Я прижалась к нему сильней, вдохнула древесный аромат, перекликающийся с запахом опавшей листвы.

— Не отталкивай меня. Пожалуйста. Я не хочу сделать больно. Прости, что спросила. Я увидела отметины на аурах, и это показалось мне важным.

Он долго молчал, прижимая меня к себе здоровой рукой, касаясь щекой моих волос.

— Ты извини, — прошептал Робин. — Я привык защищаться. Мама говорила, это когда-нибудь сыграет со мной злую шутку. Мамы такие, они часто бывают правы.

Я готова была со стыдом признать, что свою настоящую маму помнила очень плохо. И то большей частью по фотографиям. Но общение с Мариной и Алексом полностью подтверждало озвученную Робином истину. Родители часто бывают правы, и не имеет значения, родные они или приемные.

— Прости, пожалуйста, — пробормотала я, уткнувшись ему в грудь лицом. — Я зря спросила. Подожду, когда ты будешь готов рассказать.

— Не сегодня… Это очень… унизительно.

— Прости. Я не хотела, — я закусила губу, чтобы не плакать.

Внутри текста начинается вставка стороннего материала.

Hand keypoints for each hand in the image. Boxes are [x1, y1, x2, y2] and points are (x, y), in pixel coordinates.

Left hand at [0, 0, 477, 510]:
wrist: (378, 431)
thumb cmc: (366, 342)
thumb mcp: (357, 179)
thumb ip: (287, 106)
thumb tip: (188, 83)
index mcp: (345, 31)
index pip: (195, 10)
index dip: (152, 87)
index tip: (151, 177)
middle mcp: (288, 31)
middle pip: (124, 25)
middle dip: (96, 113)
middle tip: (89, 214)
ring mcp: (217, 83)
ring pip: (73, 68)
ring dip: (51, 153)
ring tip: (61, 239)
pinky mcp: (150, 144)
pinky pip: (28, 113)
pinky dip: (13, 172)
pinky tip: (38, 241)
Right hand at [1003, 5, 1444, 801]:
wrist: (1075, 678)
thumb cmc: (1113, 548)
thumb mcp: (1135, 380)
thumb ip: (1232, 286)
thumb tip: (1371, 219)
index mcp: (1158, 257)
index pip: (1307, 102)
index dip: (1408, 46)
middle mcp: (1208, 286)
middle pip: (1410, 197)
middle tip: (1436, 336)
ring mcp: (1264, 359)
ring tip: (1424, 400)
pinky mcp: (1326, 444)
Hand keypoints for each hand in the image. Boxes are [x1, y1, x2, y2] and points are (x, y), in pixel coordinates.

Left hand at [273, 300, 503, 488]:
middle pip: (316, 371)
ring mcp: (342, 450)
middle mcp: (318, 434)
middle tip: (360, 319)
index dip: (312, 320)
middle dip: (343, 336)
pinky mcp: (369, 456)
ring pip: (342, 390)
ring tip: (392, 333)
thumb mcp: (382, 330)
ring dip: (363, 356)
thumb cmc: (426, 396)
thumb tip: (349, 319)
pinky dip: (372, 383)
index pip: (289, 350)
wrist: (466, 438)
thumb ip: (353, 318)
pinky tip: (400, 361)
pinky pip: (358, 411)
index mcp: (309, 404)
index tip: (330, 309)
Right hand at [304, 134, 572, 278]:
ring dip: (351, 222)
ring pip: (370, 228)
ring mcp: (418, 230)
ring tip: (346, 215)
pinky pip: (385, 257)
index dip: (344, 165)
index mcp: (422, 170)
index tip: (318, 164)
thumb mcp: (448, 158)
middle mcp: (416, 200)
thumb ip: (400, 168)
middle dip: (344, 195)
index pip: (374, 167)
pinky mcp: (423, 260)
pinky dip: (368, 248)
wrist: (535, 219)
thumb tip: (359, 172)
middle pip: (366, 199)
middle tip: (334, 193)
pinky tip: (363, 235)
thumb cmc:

— Ты же не знала. Обычно это не видят. И вопросов не бывает.

Он погладил меня по голове.

— Не кори себя, Лина. Не надо. Ты не могла знать.

Робин действительно переживал из-за того, что мог обидеть меня. Я чувствовала это по тому, как его аура взаимодействовала с моей. Слезы сдержать не получилось, и я тихо плакала, вцепившись в Робина. Он прижимал меня к себе, гладил по волосам и давал время успокоиться. К сожалению, это только укрепляло меня в убеждении, что оборотни тяжело переносят полнолуние не из-за своей особенности, а из-за департамента. Робин не хотел говорить об этом, не хотел жаловаться, а я, не придержав язык, сделала то, чего боялась больше всего: чуть не навредила отношениям.